TO DO:
For the word "tail", state how many lines of the data include it. Respond with the number only.
+ + + +
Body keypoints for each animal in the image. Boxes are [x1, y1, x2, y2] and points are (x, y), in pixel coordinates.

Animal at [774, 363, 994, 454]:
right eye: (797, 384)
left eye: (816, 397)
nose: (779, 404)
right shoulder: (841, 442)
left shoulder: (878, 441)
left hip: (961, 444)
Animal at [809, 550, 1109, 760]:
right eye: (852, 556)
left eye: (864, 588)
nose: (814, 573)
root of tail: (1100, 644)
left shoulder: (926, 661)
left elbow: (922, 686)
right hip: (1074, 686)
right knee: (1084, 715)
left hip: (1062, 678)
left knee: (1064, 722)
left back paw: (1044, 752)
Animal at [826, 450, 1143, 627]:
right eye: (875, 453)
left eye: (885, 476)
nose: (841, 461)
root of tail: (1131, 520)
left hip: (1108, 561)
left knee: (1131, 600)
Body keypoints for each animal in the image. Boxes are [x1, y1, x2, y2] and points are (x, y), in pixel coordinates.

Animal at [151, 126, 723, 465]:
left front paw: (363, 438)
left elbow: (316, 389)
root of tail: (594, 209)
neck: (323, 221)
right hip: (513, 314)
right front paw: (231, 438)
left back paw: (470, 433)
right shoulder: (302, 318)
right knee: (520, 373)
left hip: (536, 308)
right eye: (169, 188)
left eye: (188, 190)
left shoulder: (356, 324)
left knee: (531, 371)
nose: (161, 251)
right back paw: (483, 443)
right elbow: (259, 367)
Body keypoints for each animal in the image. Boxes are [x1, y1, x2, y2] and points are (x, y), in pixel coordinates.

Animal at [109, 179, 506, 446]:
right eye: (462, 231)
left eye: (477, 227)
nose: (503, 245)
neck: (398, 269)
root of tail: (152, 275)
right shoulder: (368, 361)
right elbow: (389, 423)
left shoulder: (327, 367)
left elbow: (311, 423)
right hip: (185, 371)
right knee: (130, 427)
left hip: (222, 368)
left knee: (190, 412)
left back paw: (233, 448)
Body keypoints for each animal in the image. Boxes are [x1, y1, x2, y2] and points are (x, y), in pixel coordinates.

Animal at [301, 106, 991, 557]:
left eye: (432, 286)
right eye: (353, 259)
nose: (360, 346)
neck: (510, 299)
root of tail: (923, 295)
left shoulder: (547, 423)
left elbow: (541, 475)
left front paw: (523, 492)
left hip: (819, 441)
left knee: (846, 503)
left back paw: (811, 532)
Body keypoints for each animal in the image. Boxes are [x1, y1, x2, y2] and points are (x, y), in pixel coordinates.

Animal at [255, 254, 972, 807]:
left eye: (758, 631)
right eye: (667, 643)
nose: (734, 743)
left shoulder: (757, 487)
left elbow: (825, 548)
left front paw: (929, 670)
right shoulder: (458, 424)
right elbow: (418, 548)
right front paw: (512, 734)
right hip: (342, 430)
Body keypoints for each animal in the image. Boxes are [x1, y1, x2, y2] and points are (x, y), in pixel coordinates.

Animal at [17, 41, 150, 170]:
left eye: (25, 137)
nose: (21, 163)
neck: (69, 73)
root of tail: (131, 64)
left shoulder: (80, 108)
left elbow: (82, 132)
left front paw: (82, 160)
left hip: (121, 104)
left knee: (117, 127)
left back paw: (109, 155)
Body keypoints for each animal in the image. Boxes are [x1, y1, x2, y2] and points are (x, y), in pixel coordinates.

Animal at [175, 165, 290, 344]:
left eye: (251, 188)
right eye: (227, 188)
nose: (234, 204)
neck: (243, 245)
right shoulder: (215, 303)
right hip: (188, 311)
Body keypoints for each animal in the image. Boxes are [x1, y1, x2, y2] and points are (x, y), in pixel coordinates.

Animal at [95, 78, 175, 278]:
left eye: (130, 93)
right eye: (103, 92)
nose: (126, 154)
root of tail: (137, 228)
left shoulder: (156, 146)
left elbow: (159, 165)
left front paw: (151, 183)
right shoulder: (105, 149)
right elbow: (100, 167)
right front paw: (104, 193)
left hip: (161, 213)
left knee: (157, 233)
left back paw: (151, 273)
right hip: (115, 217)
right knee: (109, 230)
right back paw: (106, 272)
+ + + +
THE COMPLETED TASK:
7